_What you will do_:
1 - Reproduce everything in the patch discussion from "From: Maciej Fijalkowski" down to "Message-ID: <Ylbrtax8LowOcXg0@boxer> (raw)".
2 - Transcribe everything in the records from the line containing "Подробнее о проекте..." down to the last line of the records.

Re: [PATCH bpf-next 00/10] xsk: stop softirq processing on full XSK Rx queue

From: Maciej Fijalkowski <maciej.fijalkowski@intel.com>
To: Magnus Karlsson <magnus.karlsson@gmail.com>
Cc: Maxim Mikityanskiy <maximmi@nvidia.com>,
	bpf@vger.kernel.org, ast@kernel.org, daniel@iogearbox.net,
	magnus.karlsson@intel.com, bjorn@kernel.org,
	netdev@vger.kernel.org, brouer@redhat.com,
	alexandr.lobakin@intel.com, Tariq Toukan <tariqt@nvidia.com>,
	Saeed Mahameed <saeedm@nvidia.com>
Subject: Re: [PATCH bpf-next 00/10] xsk: stop softirq processing on full XSK Rx queue
Date: Wed, 13 Apr 2022 17:26:45 +0200	[thread overview]
Message-ID: <Ylbrtax8LowOcXg0@boxer> (raw)
In-Reply-To: <CAJ8uoz3Qwa7M1NtN0x376gsejSd6eVZ0sHYjQbBZtNaG0tOJcg@mail.gmail.com>

On Wed, Apr 13, 2022 at 05:12:09PM +0200, Magnus Karlsson wrote:
> On Wed, Apr 13, 2022 at 1:40 PM Maxim Mikityanskiy <maximmi@nvidia.com> wrote:
> >
> > On 2022-04-11 18:35, Maciej Fijalkowski wrote:
> > > On Fri, Apr 08, 2022 at 03:48:44PM +0300, Maxim Mikityanskiy wrote:
> > >> On 2022-04-08 12:08, Maciej Fijalkowski wrote:
> > >>> On Thu, Apr 07, 2022 at 01:49:02PM +0300, Maxim Mikityanskiy wrote:
> > >>>> On 2022-04-05 14:06, Maciej Fijalkowski wrote:
> > >>>>> Hi!

[Stored entries]
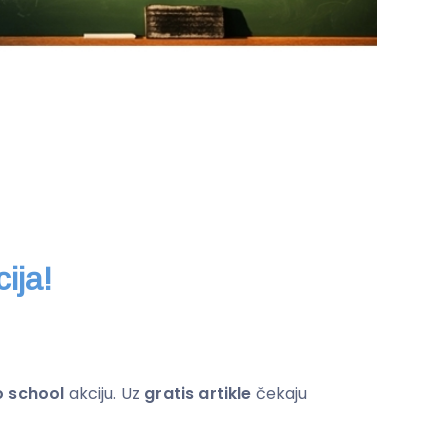
ija!
o school
akciju. Uz
gratis artikle
čekaju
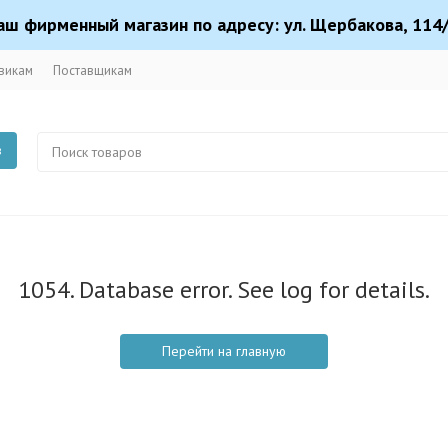
аш фирменный магазин по адресу: ул. Щербакова, 114/
викам
Поставщикам
в
1054. Database error. See log for details.
Перейти на главную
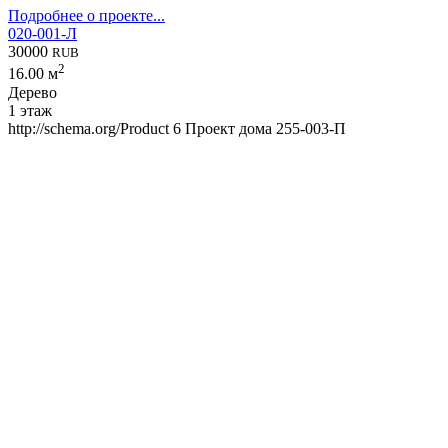
Подробнее о проекте...
020-001-Л
30000
RUB
2
16.00 м
Дерево
1 этаж
http://schema.org/Product
6
Проект дома 255-003-П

_Solutions for each task_:
1 -
From: Maciej Fijalkowski <maciej.fijalkowski@intel.com>
To: Magnus Karlsson <magnus.karlsson@gmail.com>
Cc: Maxim Mikityanskiy <maximmi@nvidia.com>,
	bpf@vger.kernel.org, ast@kernel.org, daniel@iogearbox.net,
	magnus.karlsson@intel.com, bjorn@kernel.org,
	netdev@vger.kernel.org, brouer@redhat.com,
	alexandr.lobakin@intel.com, Tariq Toukan <tariqt@nvidia.com>,
	Saeed Mahameed <saeedm@nvidia.com>
Subject: Re: [PATCH bpf-next 00/10] xsk: stop softirq processing on full XSK Rx queue
Date: Wed, 13 Apr 2022 17:26:45 +0200	[thread overview]
Message-ID: <Ylbrtax8LowOcXg0@boxer> (raw)

2 -
Подробнее о проекте...
020-001-Л
30000
RUB
2
16.00 м
Дерево
1 этаж
http://schema.org/Product
6
Проект дома 255-003-П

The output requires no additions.